Request. Reproduce the data below word for word, beginning at the line that contains "Which range on" and stopping after the line that contains "At which category", and leave out any pictures.

The data.
== Segment start ==

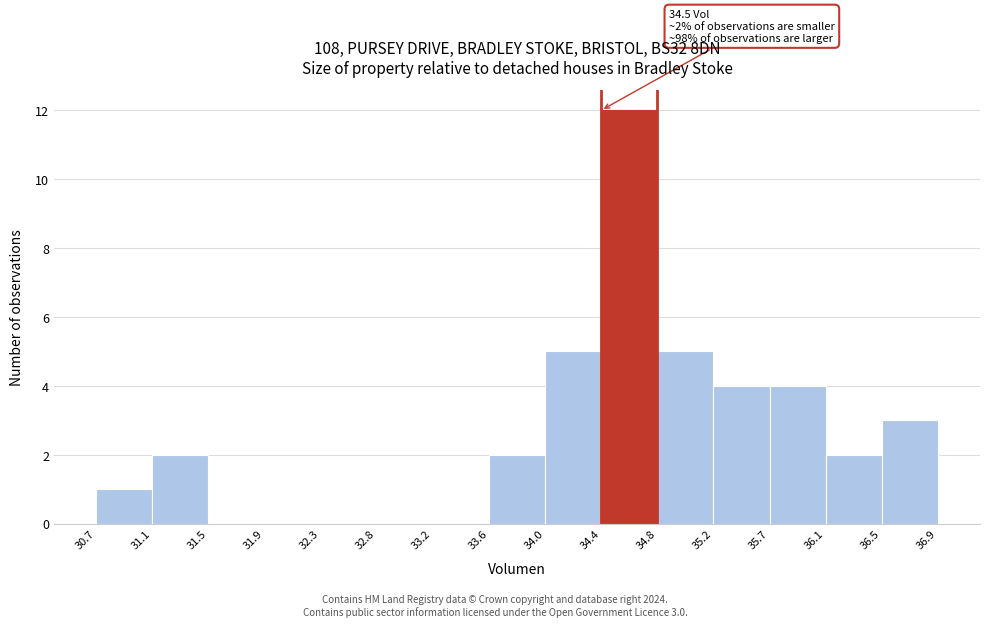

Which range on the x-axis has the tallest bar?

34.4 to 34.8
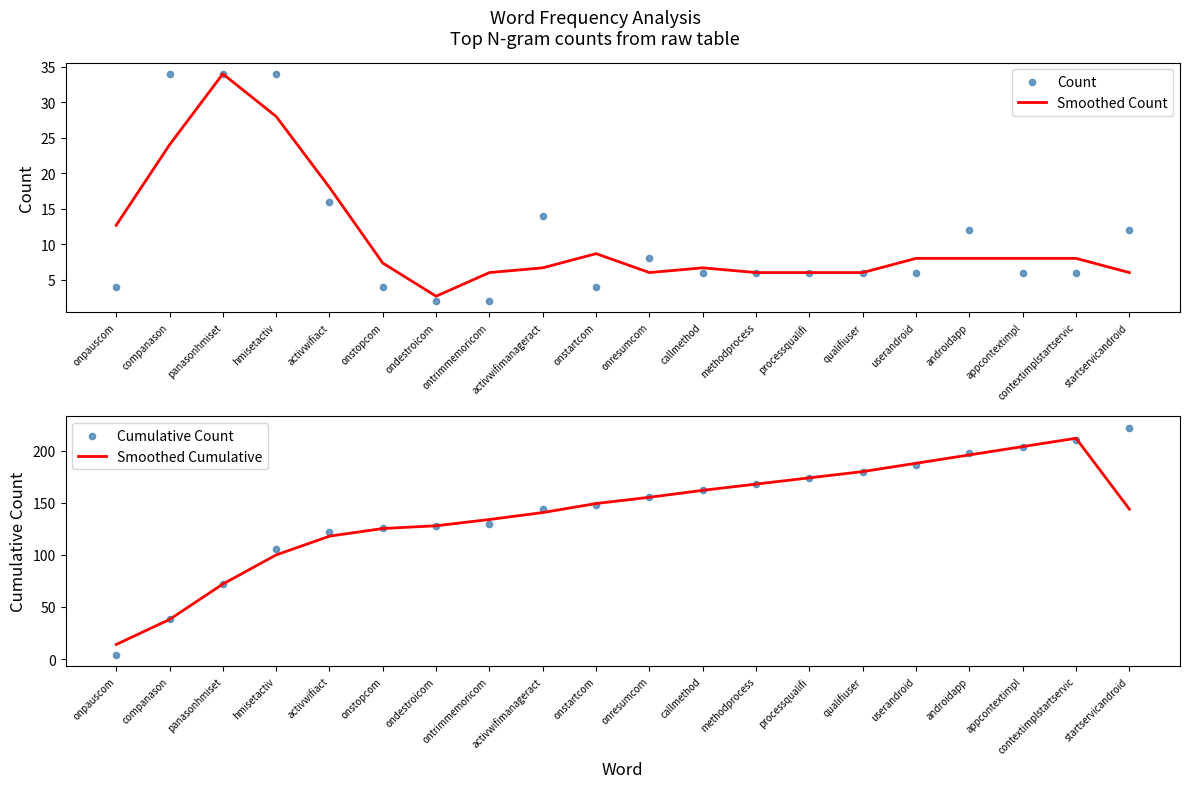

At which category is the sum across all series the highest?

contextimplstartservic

== Segment end ==
== Segment start ==

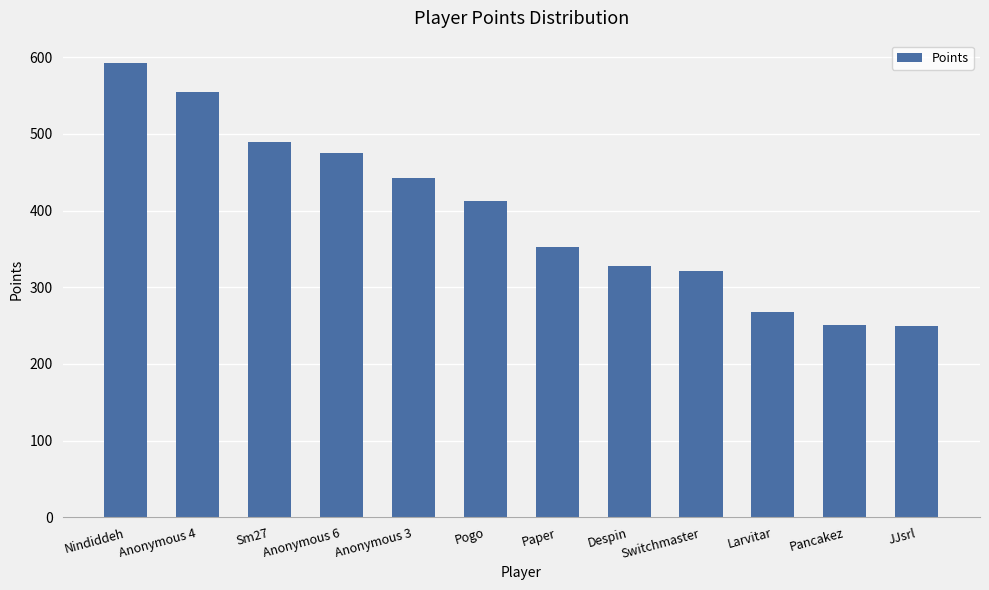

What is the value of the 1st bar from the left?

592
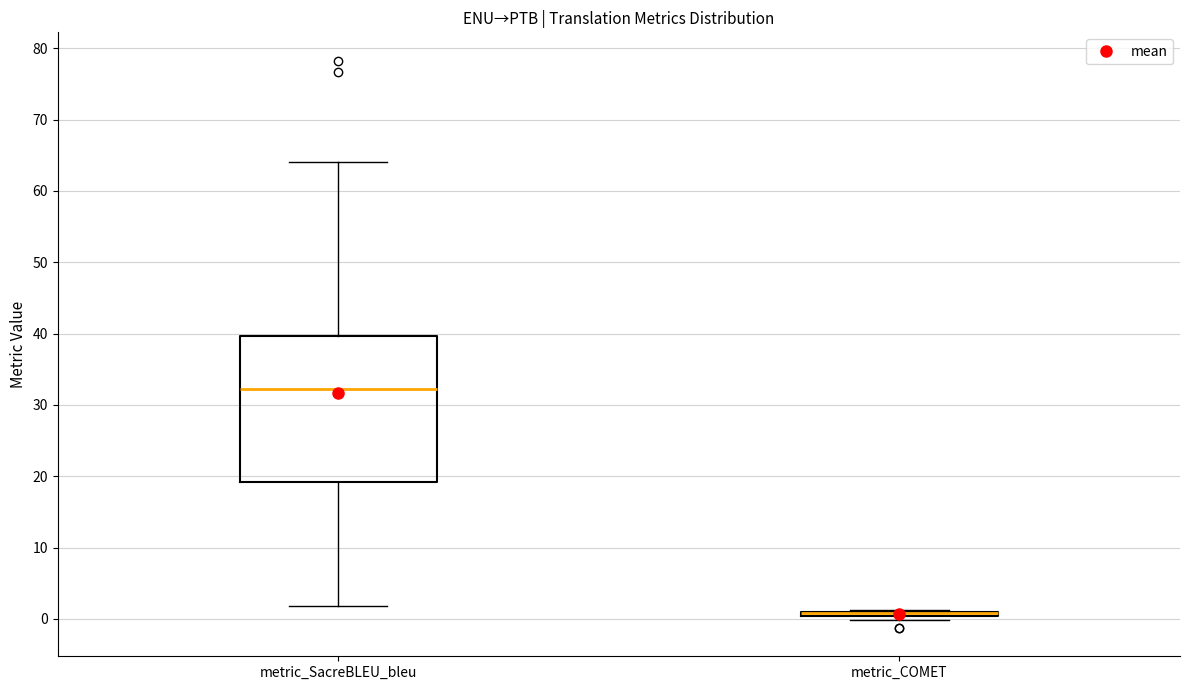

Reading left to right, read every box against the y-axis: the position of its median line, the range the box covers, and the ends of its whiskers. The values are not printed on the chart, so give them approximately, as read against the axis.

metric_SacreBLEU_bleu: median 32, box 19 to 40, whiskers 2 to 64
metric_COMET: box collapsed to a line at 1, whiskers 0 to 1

== Segment end ==

Output for this exercise.
Which range on the x-axis has the tallest bar?

34.4 to 34.8

At which category is the sum across all series the highest?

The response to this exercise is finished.